How is Europe different from India through the eyes of a photographer?
India is visually unbelievable. It’s hard to miss. You have the light. I find it easier to shoot. In Europe from November to April it’s pretty dark. India is full of contrasts and good for photography and art.

How tough is it to make it as a fine art photographer in India?
Photography as an art form is hard in England and India. In America and Paris, they respect photography. In India, its mostly movies and cricket that takes over everything else.

What do you think about mentorship of senior photographers in India? 

There should be more. In England, there is a lot of mentorship. Photographers have assistants and mentoring happens in the process. I do not think it’s like that in India.

You’ve chosen the format of a book for the show…how does it fit in with today’s time. What is the future of the photographic book. 

© Karan Kapoor, Mr and Mrs Carpenter, Tollygunge, Calcutta, 1981. Courtesy Tasveer.

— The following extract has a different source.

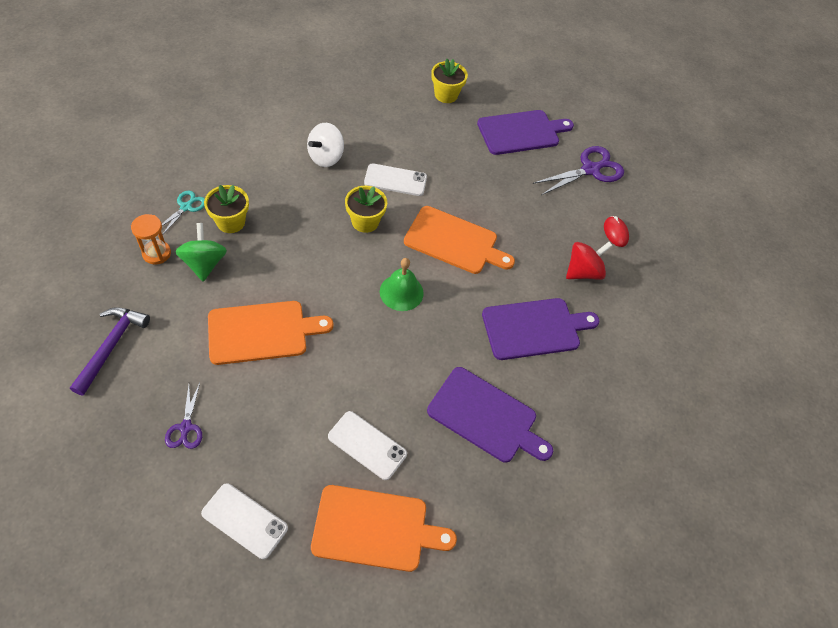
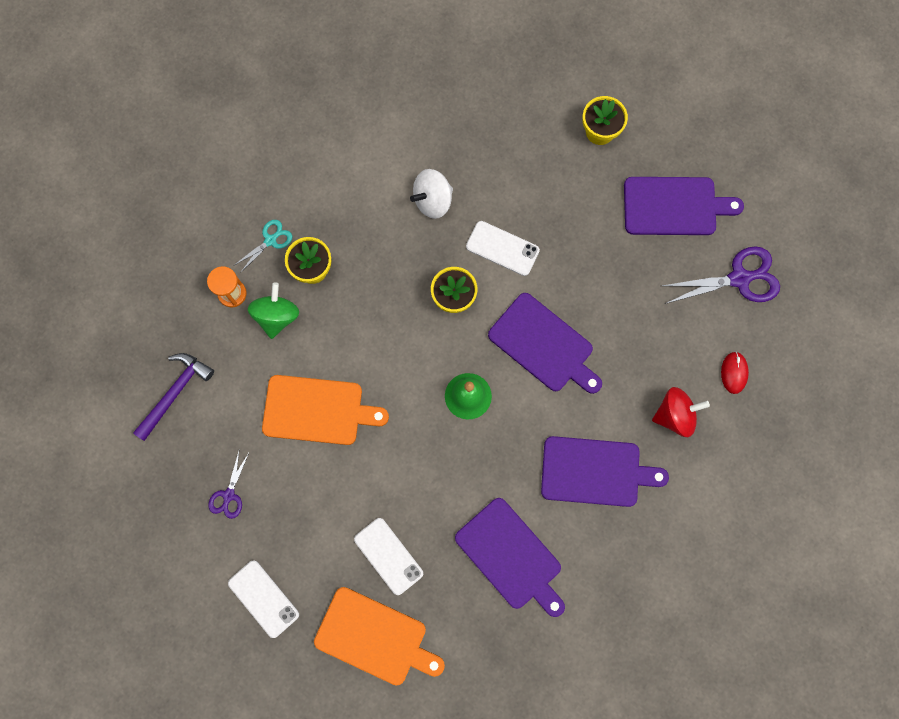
camera: 25 degrees right, 20 degrees up
orange cutting board [404,206,515,274] -> purple cutting board [488,293,602,394]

It is a book cum catalogue with essays from William Dalrymple and Felicity Kendal. I think it’s great to have something physical on a shelf and a coffee table. The internet is fantastic for research. Having the physical book is different, it’s something tangible.  I have books on Cartier Bresson, Raghu Rai, Raghubir Singh. I use kindle but I forget the title of the book! It’s all a blur of information on the internet. A book is a curated experience, with expensive paper and chosen works. You cant just stick everything on it. Quantity is always not the right thing.

Karan Kapoor: Time & Tide, 22nd to 30th September, coming to Bikaner House in New Delhi.